AYNI HATALARI TEKRARLAYIP FARKLI SONUÇLAR BEKLEMEK!
Afetler Değil, Kamusal Önceliği Olmayan Politikalar ve Uygulamalar Can ve Mal Güvenliğini Tehdit Ediyor.
AYNI HATALARI TEKRARLAYIP FARKLI SONUÇLAR BEKLEMEK
Afetler Değil, Kamusal Önceliği Olmayan Politikalar ve Uygulamalar Can ve Mal Güvenliğini Tehdit Ediyor.
Geçtiğimiz yıl yaşadığımız afetlerin tekrarını bu yıl bir kez daha üzülerek yaşıyoruz. Sorunu yaratan gerekçeler düzeltilmediği sürece farklı sonuçlar elde etmek beklenmemelidir. Bu nedenle; geçen yıl yaptığımız açıklamalar halen güncelliğini korumaktadır.
Deprem, yangın ve sel gibi ülkemizin çeşitli yörelerinde yaşanan afetlerin yarattığı yıkım ve can kayıpları giderek artmaktadır. Afet yönetiminin eksikliği, kamusal işlevlerin tasfiyesi, plansız ve çarpık yapılaşma vb yaşanan yıkım ve can kayıplarının temel nedenidir.
Batı Karadeniz'i etkisi altına alan yoğun yağışların afete dönüşmesi sonucu zarar gören yurttaşlarımıza geçmiş olsun dileklerimizi iletiyoruz. Tablonun daha da ağırlaşmamasını umuyor ve ülkemizi yönetenleri akla, bilime ve tekniğe uygun gerekli adımları atmaya davet ediyoruz.
Sel felaketlerinin temel nedenleri, iklim değişikliği etkileri yanında; kamunun insan ve doğa odaklı olmayan insan kaynaklı doğa tahribatları, yanlış su politikaları, HES’ler, plansız ve çarpık kentleşme, yetersiz altyapı ile merkezi ve yerel yönetimlerin kentleri rant politikalarına teslim etmesidir.
HES’ler ile vadi yataklarının doğal yapısı ve akışı bozulmuştur. Çarpık kentleşme sonucu, dere taşkın alanları ve dere yatakları yapılaşmaya açılmıştır. İmar affı adı altında, yanlış yerlerde mühendislik hizmeti alınmadan inşa edilen kaçak yapılara göz yumulmuş, yurttaşlarımız güvenliksiz ve sağlıksız yapılarda, risk altında yaşamaya mecbur bırakılmıştır.

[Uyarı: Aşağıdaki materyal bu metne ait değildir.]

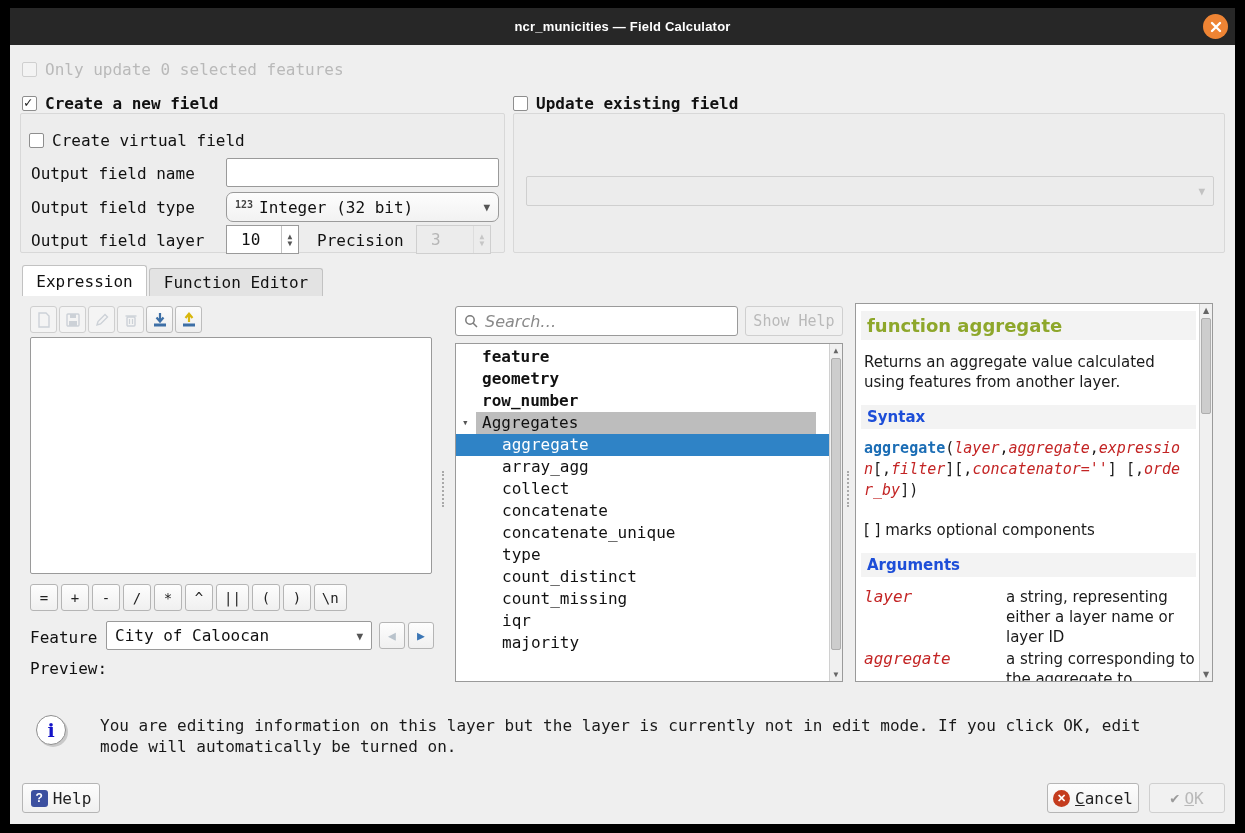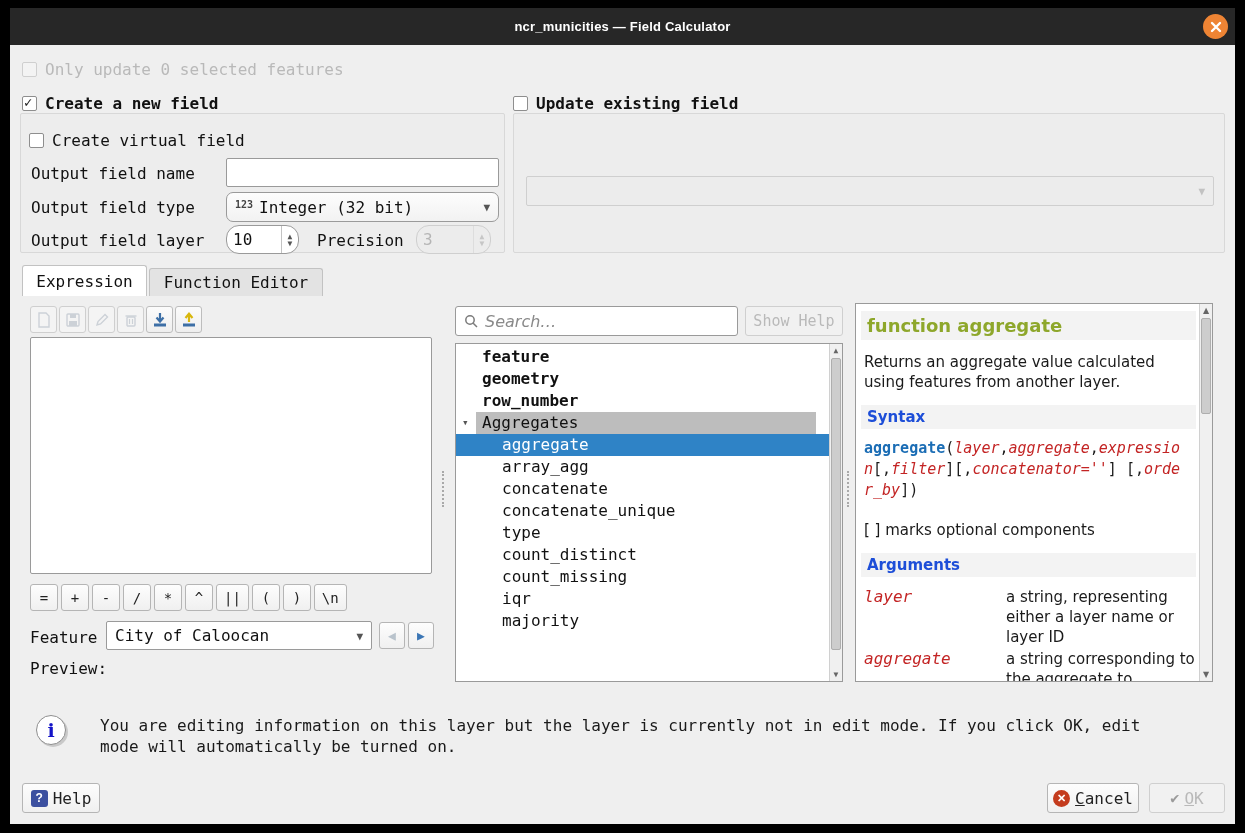--- a/index.html
+++ b/index.html
@@ -29,22 +29,22 @@
   .lbl { position:absolute; font-size:16px; color:#111; white-space:nowrap; }
   .tfield { position:absolute; background:#fff; border:1px solid #9a9a9a; border-radius:2px;
             font-size:16px; padding:0 8px; font-family:"DejaVu Sans Mono", monospace; color:#111; }
   .combo { position:absolute; background:linear-gradient(#fdfdfd,#f2f2f2); border:1px solid #9a9a9a;
            border-radius:2px; display:flex; align-items:center; padding:0 8px; font-size:16px; color:#111; }
   .combo .arrow { position:absolute; right:8px; top:50%; transform:translateY(-50%);
                   font-size:11px; color:#555; }
   .combo.disabled { background:#ececec; border-color:#cfcfcf; }
   .combo.disabled .arrow { color:#c2c2c2; }
   .num-badge { font-size:10px; font-weight:bold; color:#444; margin-right:6px; margin-top:-6px; }
-  .spin { position:absolute; background:#fff; border:1px solid #9a9a9a; border-radius:13px;
-          font-size:16px; color:#111; display:flex; align-items:center; padding:0 6px; }
+  .spin { position:absolute; background:#fff; border:1px solid #9a9a9a; border-radius:0;
+          font-size:16px; color:#111; display:flex; align-items:center; padding:0 14px; }
   .spin .arrows { position:absolute; right:0; top:0; bottom:0; width:17px; border-left:1px solid #c3c3c3;
                   display:flex; flex-direction:column; align-items:center; justify-content:center;
                   font-size:8px; color:#555; line-height:7px; }
   .spin.disabled { background:#ececec; border-color:#cfcfcf; color:#b5b5b5; }
   .spin.disabled .arrows { color:#c6c6c6; border-left-color:#ddd; }
   
   .tab { position:absolute; border:1px solid #c2c2c2; border-bottom:none;
          border-radius:3px 3px 0 0; font-size:16px; display:flex; align-items:center;
          justify-content:center; color:#111; cursor:pointer; }
   .tab.active { background:#fff; height:31px; z-index:2; }
@@ -293,20 +293,23 @@
           <span class="expander">▾</span>
           <span class="lbl2">Aggregates</span>
         </div>
         <div class="fn-row child selected">
           <span class="lbl2">aggregate</span>
         </div>
         <div class="fn-row child">
           <span class="lbl2">array_agg</span>
         </div>
         <div class="fn-row child">
+          <span class="lbl2">collect</span>
+        </div>
+        <div class="fn-row child">
           <span class="lbl2">concatenate</span>
         </div>
         <div class="fn-row child">
           <span class="lbl2">concatenate_unique</span>
         </div>
         <div class="fn-row child">
           <span class="lbl2">type</span>
         </div>
         <div class="fn-row child">
           <span class="lbl2">count_distinct</span>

Yanlış su yönetimi ve HES politikaları sonlandırılmalıdır. Dere yatakları acilen bilim ve tekniğin kurallarına uygun olarak rehabilite edilmeli, heyelan riski olan alanlar yapılaşmaya açılmamalı bu alanlar üzerindeki mevcut yapılar kaldırılmalıdır.
Dere yatakları, tekrar yapılaşmaya açılmaması için Anayasal koruma altına alınmalıdır. Bilim ve tekniğe uygun olmayan, ranta dayalı, doğa ve yaşam düşmanı projelere artık izin verilmemelidir.
Küresel ısınmanın etkilerini daha şiddetli görmeye başladığımız bu zamanlarda, doğal afet olarak adlandırdığımız deprem, sel, orman yangınları gibi felaketlerin can ve mal kaybına yol açmasını önlemenin tek yolu, insan hayatını ve çevreyi ön planda tutan doğru projeler ve kamusal denetimdir. Daha önce de söylediğimiz üzere; yetersiz kalınan afet yönetimi, akılcı, bilime dayalı olarak oluşturulmalıdır. TMMOB (Türk Mühendis ve Mimar Odaları Birliği) gibi kurumların, afet yönetimi sisteminden dışlanmasına son verilmeli, öneri ve itirazlarımız dikkate alınmalıdır.